Chupim - Sei bem da eficiência dos seus métodos, Buana Casca Grossa. Mas, se pegamos duro os índios, o mundo inteiro vai estrilar. A esquerda berra. Naturalista sobe nas paredes como lagartixa. Partido Verde vai fazer escarcéu. Igreja progressista vai ficar cacarejando. Vai ser uma loucura.

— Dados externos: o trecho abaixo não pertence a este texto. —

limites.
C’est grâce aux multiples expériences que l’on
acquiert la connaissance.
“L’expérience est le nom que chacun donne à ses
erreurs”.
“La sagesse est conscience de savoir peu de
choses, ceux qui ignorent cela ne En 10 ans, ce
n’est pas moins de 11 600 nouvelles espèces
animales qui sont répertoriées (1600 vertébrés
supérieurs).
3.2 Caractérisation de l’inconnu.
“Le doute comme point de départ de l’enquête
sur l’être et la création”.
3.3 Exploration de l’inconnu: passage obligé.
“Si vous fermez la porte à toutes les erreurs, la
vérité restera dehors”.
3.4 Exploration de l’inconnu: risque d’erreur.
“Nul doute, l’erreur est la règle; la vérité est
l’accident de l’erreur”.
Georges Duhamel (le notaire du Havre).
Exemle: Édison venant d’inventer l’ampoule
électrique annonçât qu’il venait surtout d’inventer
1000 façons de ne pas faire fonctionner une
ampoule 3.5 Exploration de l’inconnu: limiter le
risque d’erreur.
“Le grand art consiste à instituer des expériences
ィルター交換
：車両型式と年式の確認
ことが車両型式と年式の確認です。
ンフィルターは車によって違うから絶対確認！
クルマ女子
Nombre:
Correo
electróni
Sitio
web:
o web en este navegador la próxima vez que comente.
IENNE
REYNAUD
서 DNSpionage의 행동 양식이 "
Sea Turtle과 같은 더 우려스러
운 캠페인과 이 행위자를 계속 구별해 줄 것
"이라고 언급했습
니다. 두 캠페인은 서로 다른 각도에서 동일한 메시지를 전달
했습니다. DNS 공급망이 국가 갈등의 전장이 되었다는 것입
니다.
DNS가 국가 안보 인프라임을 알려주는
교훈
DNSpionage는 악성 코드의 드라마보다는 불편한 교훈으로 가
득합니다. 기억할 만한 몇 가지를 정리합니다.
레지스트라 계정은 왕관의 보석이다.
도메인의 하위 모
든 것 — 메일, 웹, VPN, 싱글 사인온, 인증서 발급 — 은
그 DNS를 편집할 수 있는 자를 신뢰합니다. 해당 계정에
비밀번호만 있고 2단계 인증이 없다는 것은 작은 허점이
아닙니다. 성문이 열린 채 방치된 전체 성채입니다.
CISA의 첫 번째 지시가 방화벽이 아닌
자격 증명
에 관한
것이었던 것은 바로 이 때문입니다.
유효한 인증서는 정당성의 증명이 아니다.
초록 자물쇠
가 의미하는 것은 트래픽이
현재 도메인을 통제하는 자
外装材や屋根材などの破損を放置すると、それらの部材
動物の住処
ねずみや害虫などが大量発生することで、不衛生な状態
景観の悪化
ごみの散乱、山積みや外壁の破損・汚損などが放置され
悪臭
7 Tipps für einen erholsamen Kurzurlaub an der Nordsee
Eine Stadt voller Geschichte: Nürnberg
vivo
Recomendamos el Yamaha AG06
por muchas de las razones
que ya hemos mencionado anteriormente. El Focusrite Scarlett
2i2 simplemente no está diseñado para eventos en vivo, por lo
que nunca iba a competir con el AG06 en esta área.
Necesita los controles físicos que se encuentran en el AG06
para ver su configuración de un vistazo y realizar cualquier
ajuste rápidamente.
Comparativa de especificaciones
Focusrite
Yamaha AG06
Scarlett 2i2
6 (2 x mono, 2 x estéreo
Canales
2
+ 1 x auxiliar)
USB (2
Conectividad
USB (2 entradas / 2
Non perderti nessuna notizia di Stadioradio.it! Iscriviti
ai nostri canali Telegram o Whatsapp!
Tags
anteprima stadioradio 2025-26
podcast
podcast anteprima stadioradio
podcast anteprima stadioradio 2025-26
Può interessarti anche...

Buana - Deixa gritar. A esquerda é oportunista. É só chamar esses filhos da puta e dar um emprego público pra eles. Aí, vão querer que índio se foda. O Pavão do Bico Comprido e Bunda Fria tá distribuindo cargo pro PT e tá calando bocas. O Maluf fez isso em São Paulo e deu certo. Hoje tem tanto ex-comunista no governo do Maluf que, se não fosse o programa dele ser tão burro, íamos ter a impressão que ele tinha virado marxista. A esquerdinha, com cargo público, vira direita. Essa gente é cheia de truques. Quanto à Igreja... essa não pode falar nada de índio. Sei bem como foi a história da catequese desses santos. Botavam aquele tuberculoso, o Anchieta, pra tossir na tribo. Cada tossida, metade da tribo ia pras picas. O que sobrava ficava fraco e indolente. Aí, a Igreja pegava as terras que queria. E só então começaram com esse papo de reforma agrária, reserva de índio, e tal. Aqui, pra esquerda! Aqui, pra Igreja! (Mostra dedo em forma de pau.)
Jaguatirica - Mas não é só católico que tá com esse papo de reserva de índios. Tem os missionários protestantes. Várias seitas elegeram porradas de deputados e senadores.
Buana - (Exaltado) Porra! Igreja é tudo a mesma merda. Estão sempre dos três lados. Ficam com a direita, com o centro, com a esquerda. No final, ficam com quem ganhar. Se a moeda cair em pé, eles ganham. E nós... (Começa a engasgar.)
Jaguatirica - Calma, Buana. (Bate nas costas dele.) Calma.
Mestre Roto - Japonês, corre, depressa! Pega um copo de água pro Buana.
Japonês - Pra já. (Sai.)
Chupim - Ele vai mesmo.
Mestre Roto - Claro que vai. Ele é índio bom e obediente. Como vêem, basta adestrar índio, que ele fica ótimo.
(Entra Japonês com água. Buana bebe.)
Chupim - Impressionante!
Jaguatirica - Vou colocar essa passagem no meu livro.
(Buana rosna.)
Jaguatirica - Claro que omitirei o nome do nosso querido Buana.